Dione’s craters initially look like a generic, boring feature of a moon of a planet that though beautiful is a little boring itself. Maybe that’s controversial, but aside from the rings and the moons I don’t find much to excite me in an outer orbit gas giant. Give me a peculiar floating island of rock in there or something, please. You sometimes get bored of looking at the same pictures of our moon. She’s up there with a fixed gaze and never takes her eye off us. As such, you get a really long look at her eyes. There’s a man (or men) up there. It’s made of cheese. You must create these myths to maintain the ever eroding mystery of our only moon, and what a shame.
It’s exhausting, isn't it. Holding the same conversation over and over again. “Did you see what Trump did.” Weighing your answer for how long you want the conversation about Trump to run. Deciding at what point to go get another drink, or go to the bathroom, to avoid the old, “Are we really gonna make it?” chat. As the far right continues to tighten its grip on the flow of information to adults of all ages from all sources, you have to gauge the politics of each person you meet so as not to conflagrate things between strangers. You’re not just in competition with every single person you meet, you’re gauging their level of threat to you. The trans people in your life are genuinely scared, and the people with all the reach in the world are showing historical JK Rowling tweets to show how much of a hypocrite she is. Post-truth this, post-truth that. How about you post some bricks through some windows.

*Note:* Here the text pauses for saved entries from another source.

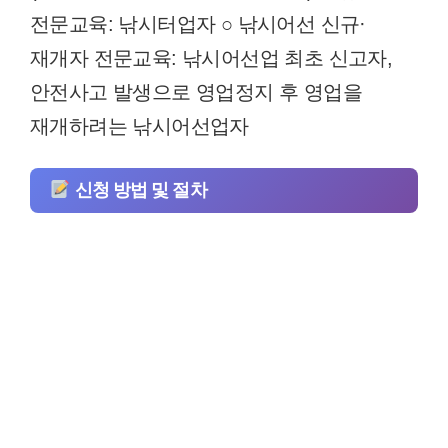
전문교육: 낚시터업자 ○ 낚시어선 신규·
재개자 전문교육: 낚시어선업 최초 신고자,
안전사고 발생으로 영업정지 후 영업을
재개하려는 낚시어선업자
신청 방법 및 절차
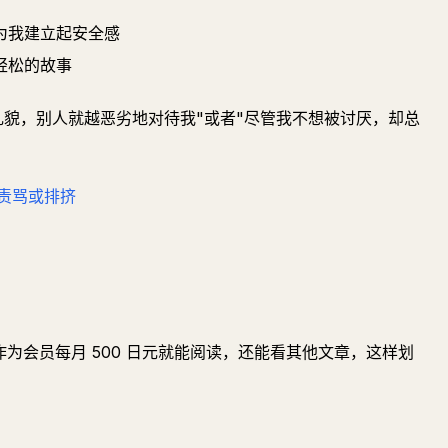
为我建立起安全感
轻松的故事
礼貌，别人就越恶劣地对待我"或者"尽管我不想被讨厌，却总
责骂或排挤
作为会员每月 500 日元就能阅读，还能看其他文章，这样划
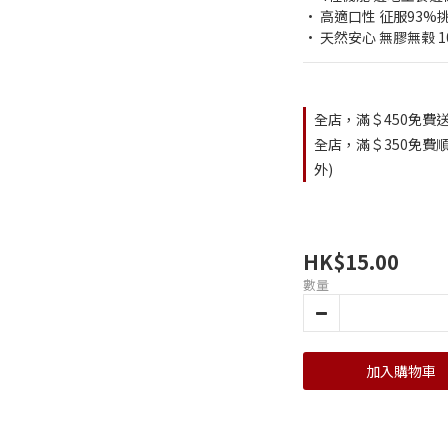
• 高適口性 征服93%
• 天然安心 無膠無榖 
全店，滿＄450免費送
全店，滿＄350免費順
外)
HK$15.00
數量
加入購物車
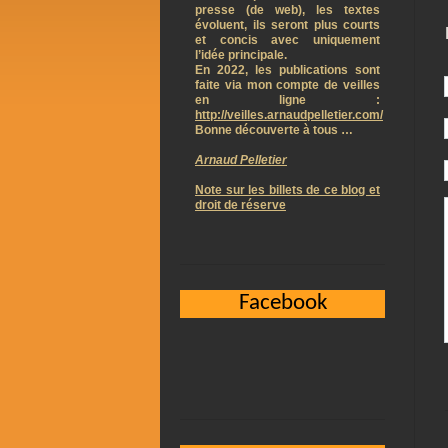
presse (de web), les textes
évoluent, ils seront plus courts
et concis avec uniquement
l’idée principale.
En 2022, les publications sont
faite via mon compte de veilles
en ligne :
http://veilles.arnaudpelletier.com/
Bonne découverte à tous …
Arnaud Pelletier
Note sur les billets de ce blog et
droit de réserve
Facebook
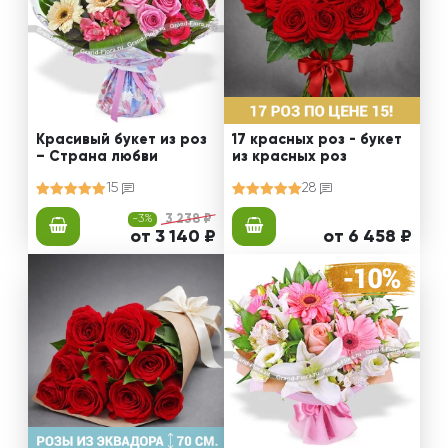
Красивый букет из роз
17 красных роз - букет
– Страна любви
из красных роз
15
28
-3%
3 238 ₽
от 3 140 ₽
от 6 458 ₽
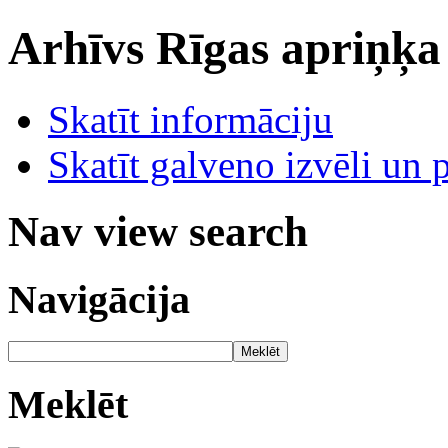
Arhīvs
Rīgas apriņķa
Skatīt informāciju
Skatīt galveno izvēli un 
Nav view search
Navigācija
Meklēt
Meklēt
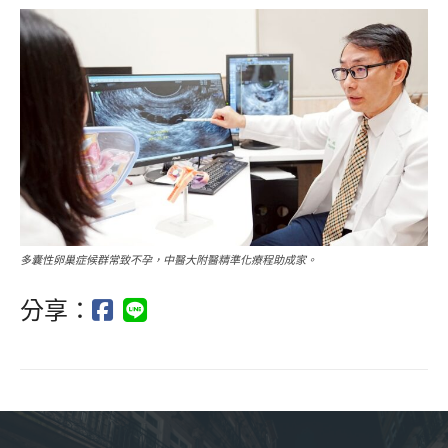
多囊性卵巢症候群常致不孕，中醫大附醫精準化療程助成家。
分享：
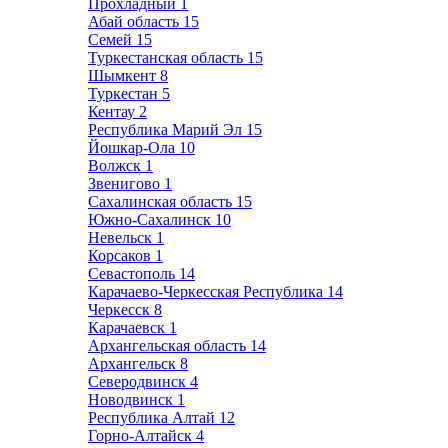
Прохладный
1
Абай область
15
Семей
15
Туркестанская область
15
Шымкент
8
Туркестан
5
Кентау
2
Республика Марий Эл
15
Йошкар-Ола
10
Волжск
1
Звенигово
1
Сахалинская область
15
Южно-Сахалинск
10
Невельск
1
Корсаков
1
Севастополь
14
Карачаево-Черкесская Республика
14
Черкесск
8
Карачаевск
1
Архангельская область
14
Архангельск
8
Северодвинск
4
Новодвинск
1
Республика Алтай
12
Горно-Алтайск
4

When you look long enough at Dione, you might see the craters in a new light. This outpost, this colony of Saturn, outside of the orbit of the rings, but close enough to identify as Saturn’s moon through a regular telescope on planet Earth, has been hammered by debris from space since the very beginning. If we ever wanted to colonise Mars we would need to figure that out, because it’s similarly getting hammered. The submarine implosion but for Elon Musk on Mars with a tiny rock would be a funny one to post about, I really can’t lie. I’d quite like to die on Mars. Like, if I had a terminal illness and they needed to send someone up there for science I used to really think I’d do it. Something about the way coffee tastes and a hand on my back feels is finally, at 32, starting to keep my feet gripping onto the Earth. Dione is just getting battered by all the stuff that’s out there and the situation is probably being made worse by being in Saturn’s orbit. Extra shit getting sent round from the dark side. That sort of thing. Dione’s beautiful up there, though, isn’t it? It’s hardly groundbreaking to suggest that there’s a majesty to looking up into the sky through a few pieces of glass and seeing a moon from a planet that’s unfathomably far. Sometimes when you do it you feel ancient urges, and you feel that of course these objects are sending you a message. The thing they teach you in Information Studies about messages is that they should feel timely and relevant. Dione’s been up there since at least 1684 and we could probably prove it’s been there a lot longer, and it hasn’t been split apart or broken yet, even in the orbit of a much bigger, much more boring force.